Melalui salah satu anggota Komisi I DPR RI, yakni Roy Suryo, FPD mengusulkan agar pengembalian aset-aset Perum LKBN ANTARA, seperti gedung "Galeri Foto Jurnalistik ANTARA" (GFJA) di Kawasan Pasar Baru, dan Wisma ANTARA.

"Itu harus menjadi prioritas dan jika perlu kembali dibentuk Panitia Kerja (Panja)," tegasnya dalam Rapat Dengar Pendapat (RDP) pimpinan dan anggota Komisi I DPR RI dengan jajaran Perum LKBN ANTARA di ruang komisi tersebut, Senin siang (7/2) awal pekan ini.

Sebagaimana diketahui, sebelumnya Komisi I DPR RI di bawah kepemimpinan Theo L Sambuaga (FPG) pada 2008 juga sudah membentuk Panja untuk pengembalian gedung Wisma Antara.

Namun upaya itu belum memberi hasil yang maksimal. Karena itu, Roy Suryo mengusulkan agar untuk pengembalian aset tersebut sebaiknya dibentuk Panja lagi.

"Saya kira bisa bentuk Panja untuk gedung GFJA maupun Wisma Antara," katanya.

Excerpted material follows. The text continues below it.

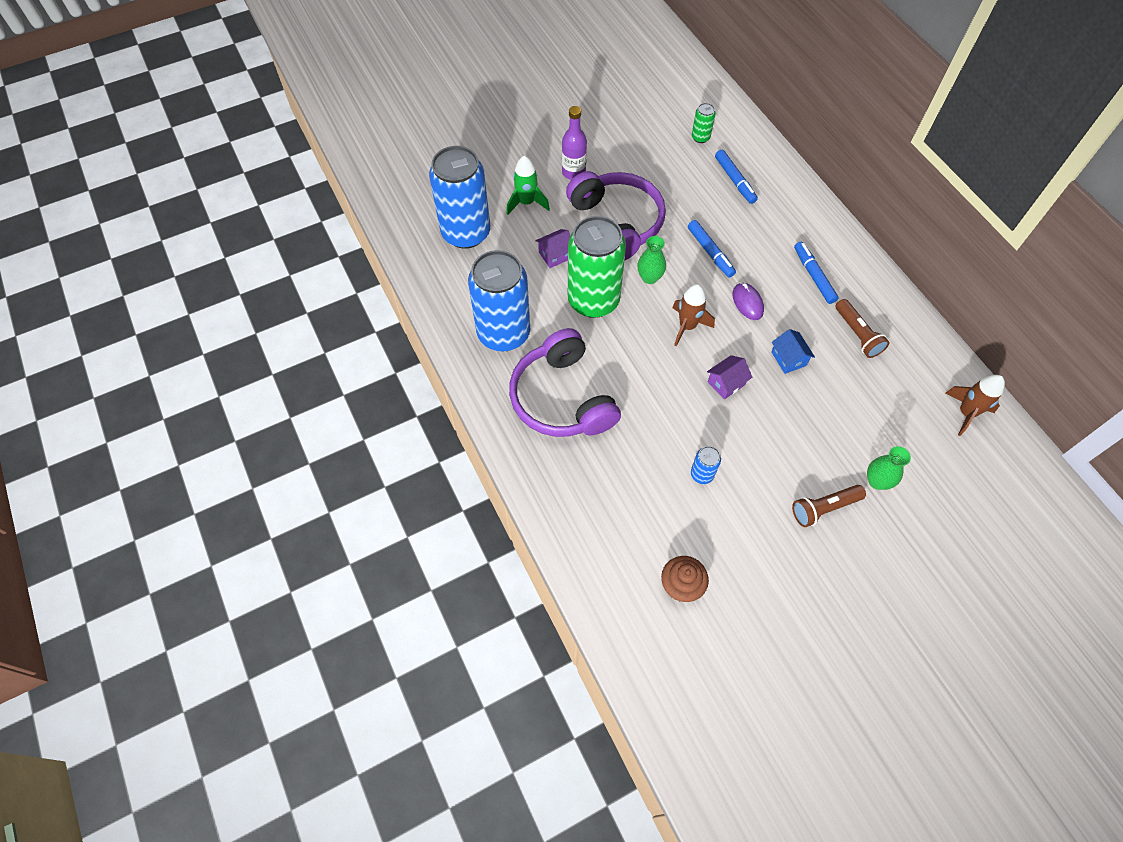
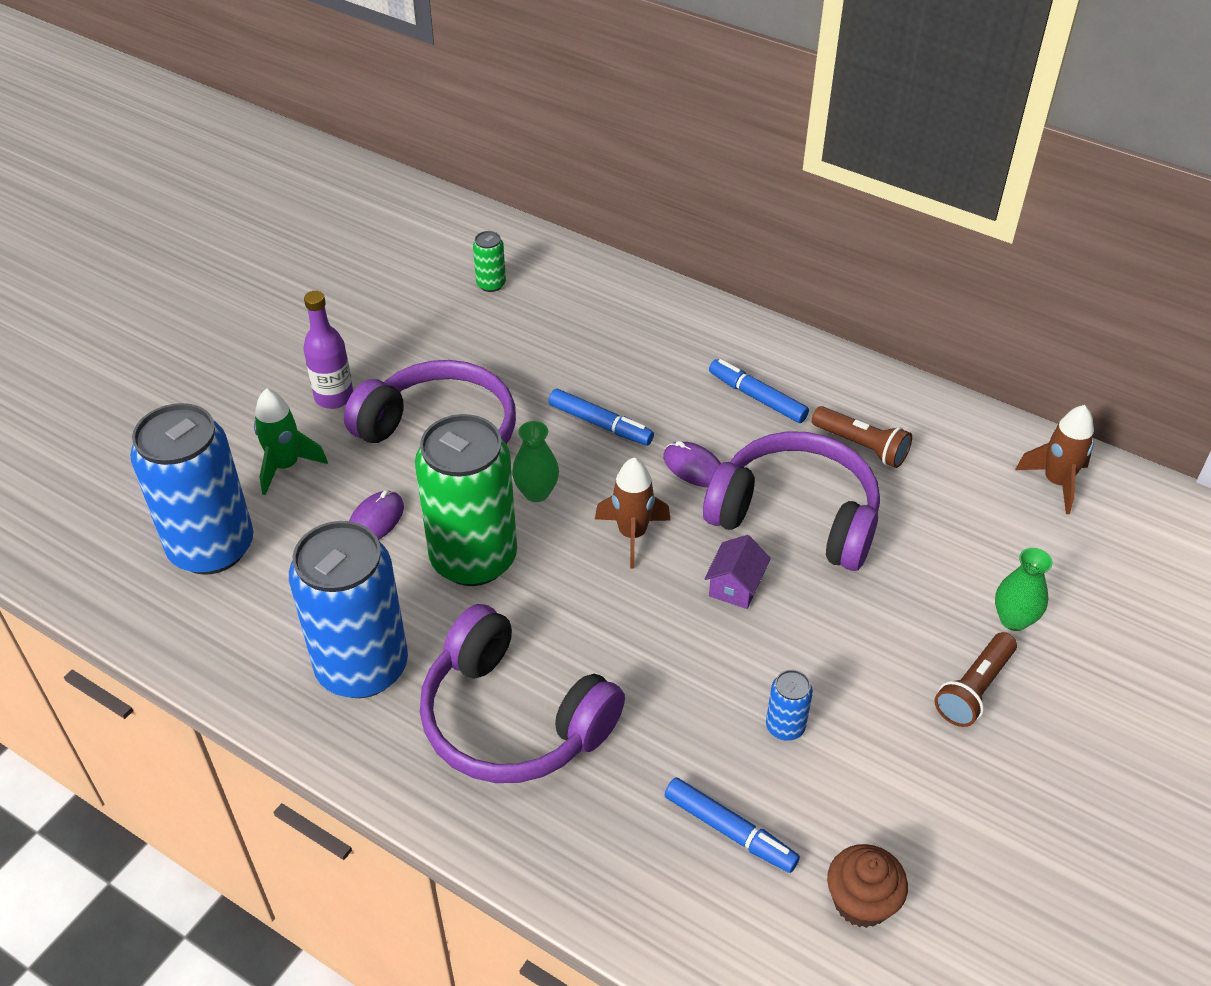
camera: 30 degrees left, 15 degrees down
(555, 255) = (375, 520): purple house -> purple mouse
(734, 180) = (574, 320): blue marker -> blue marker (730, 831)
(788, 358) = (796, 515): blue house -> purple headphones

Sebelumnya Dirut Perum LKBN ANTARA, Ahmad Mukhlis Yusuf menjelaskan, untuk saat ini, Wisma ANTARA yang terletak di Jalan Merdeka Selatan, 80 persen sahamnya dimiliki oleh PT Mulia Grup milik Djoko Chandra.

Sedangkan 20 persennya dikuasai oleh ahli waris para pendahulu pimpinan Perum LKBN ANTARA.

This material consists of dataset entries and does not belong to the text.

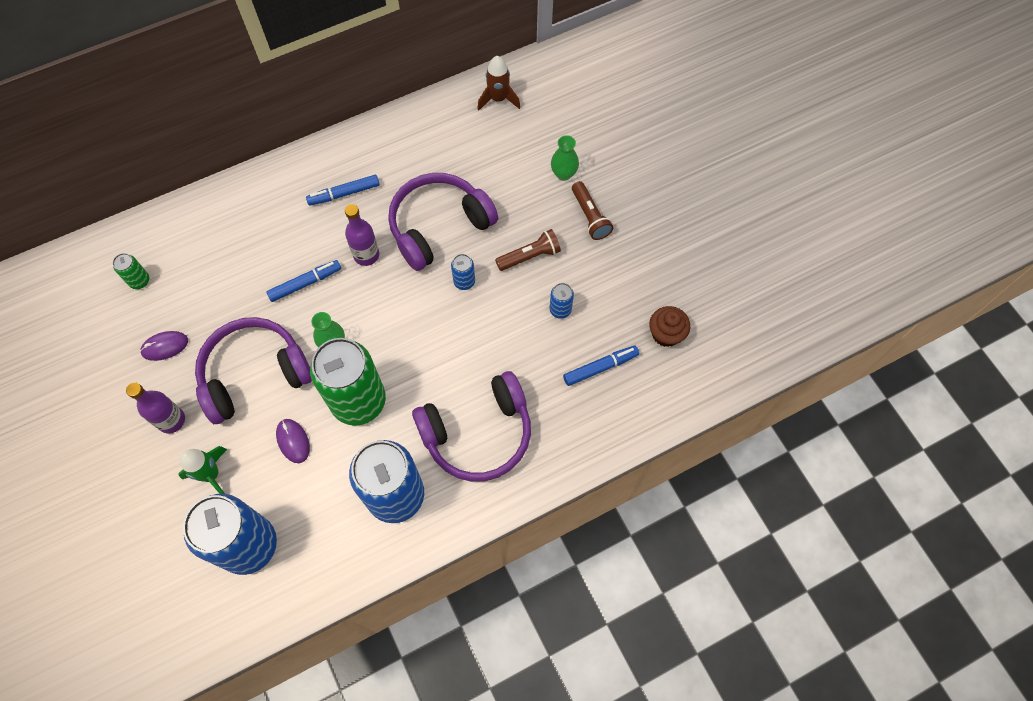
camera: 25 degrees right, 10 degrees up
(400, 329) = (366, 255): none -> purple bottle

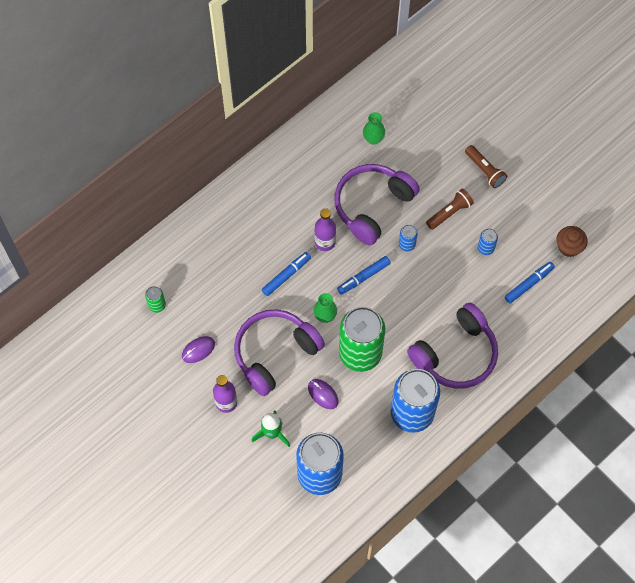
camera: 15 degrees left, 0 degrees up
(344, 193) = (289, 198): blue marker -> blue marker (363, 277)
(498, 99) = (382, 91): brown rocket -> none
(563, 174) = (454, 141): green vase -> green vase (373, 139)

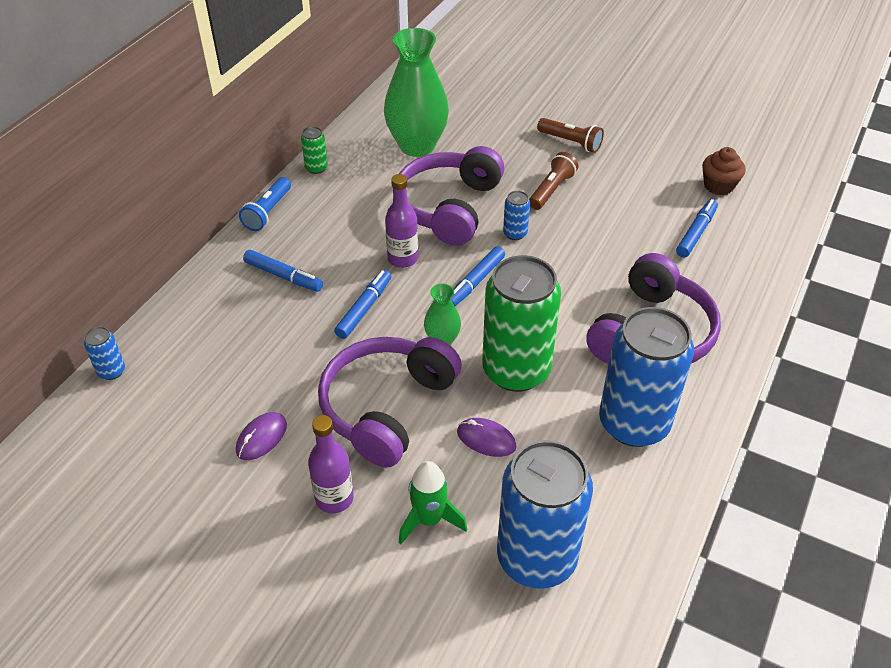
camera: 20 degrees left, 20 degrees down
(157, 305) = (175, 397): green can -> green can (316, 168)
(245, 232) = (283, 276): none -> blue marker
(251, 171) = (268, 212): none -> blue flashlight
(373, 139) = (417, 146): green vase -> green vase, size x2.12
(485, 248) = (618, 212): blue can -> blue can (111, 371)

"Saat ini kami sedang menyelesaikan yang 20 persen dengan para ahli waris. Dari empat orang, satu orang ahli waris sudah mengikhlaskan dan yang lain belum," ujar Mukhlis Yusuf.

Sementara untuk saham yang dimiliki Djoko Tjandra, pihak Perum LKBN ANTARA sedang mempersiapkan menempuh proses hukum.

Ia juga menjelaskan, selama ini sudah dilakukan berbagai langkah untuk mengambil kembali aset tersebut, di antaranya dengan bertemu pimpinan KPK, Kejaksaan Agung, maupun melaporkan ke BPKP.

"Kami dan seluruh karyawan tentu akan sangat gembira jika dibentuk kembali Panja untuk Wisma ANTARA," kata Mukhlis Yusuf.